Dinda terbata berusaha menahan tangis dalam senyumnya.
“Jadi setelah sore
ini berlalu aku tidak akan kembali,, ini minggu terakhir aku menemuimu”
“Maaf…, aku
bukan wanita penyabar, aku berkhianat”
Dinda bangun dari duduknya, terdiam beberapa saat,
teringat kembali kenapa ia ada disini sedari lima tahun lalu, ia menarik nafas dalam-dalam,
memenuhi rongga dada, tersenyum, memantapkan hati dan melangkah pergi.

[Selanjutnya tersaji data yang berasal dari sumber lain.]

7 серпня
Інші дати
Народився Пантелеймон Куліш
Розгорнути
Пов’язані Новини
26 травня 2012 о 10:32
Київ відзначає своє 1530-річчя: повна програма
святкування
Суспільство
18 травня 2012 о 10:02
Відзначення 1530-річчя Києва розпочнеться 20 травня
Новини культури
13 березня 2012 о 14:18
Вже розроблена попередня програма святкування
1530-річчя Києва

Tertinggal Satria, duduk terdiam di bangku tua, tatapan
matanya kosong mendengar semua ucapan Dinda. Menyalahkan dirinya, kenapa tidak
ia peluk saja tadi. Jika benar ini terakhir minggu ia disini, kenapa tidak
ucapkan salam biar nanti tidak ada penyesalan. Satria mengalihkan pandangannya,
menatap langkah Dinda, mengamati tubuh sempurna wanita itu, rambut hitam
bergelombang dengan dihiasi jepitan kupu-kupu, dress tanpa lengan bercorak
bunga-bunga menampakan warna kulitnya yang kuning langsat, dan kaki jenjang
yang dilapisi sepasang sepatu konvers berwarna cokelat muda, sampai langkah itu
terhenti tepat di depan mobil yang terparkir di depan trotoar. Seorang pria
yang dari tadi berdiri memperhatikan langkah Dinda tersenyum, membuka pintu
mobil, meraih tangan Dinda, melipat tongkat yang menuntun langkah Dinda, dan
Dinda masuk kedalam mobil. Sekali lagi ia menoleh kearah taman sebelum menutup
pintu mobil, tersenyum.
Satria tersenyum, entah untuk siapa. Yang jelas
hatinya terasa sangat damai setelah mobil itu melaju pergi. Pertanyaan yang
tersimpan dikepalanya selama lima tahun terjawab tanpa jawaban.
“Kenapa gue
ada disini?...” Satria tersenyum.
“Bodoh, gue
baru yakin untuk pergi, nggak tahu alasan apa yang buat gue ihklas untuk pergi
dari sini”
“Terima
kasih …”
Satria memandangi tiket penerbangan France Airlance, ia menarik nafas lega dan pergi meninggalkan tempat yang setiap
minggu sore didatanginya sejak lima tahun lalu, Entah untuk apa, tapi ia betah
berdiam disana sampai senja berlalu, dan ini adalah minggu terakhir ia disitu,
selama itu juga tidak ada yang tertinggal dari ingatannya.
Minggu petang
ditaman kota, senja berlalu dalam rona jingga.
Aku tahu, kau tahu. Ada
yang selalu menunggu karena rindu, minggu di situ.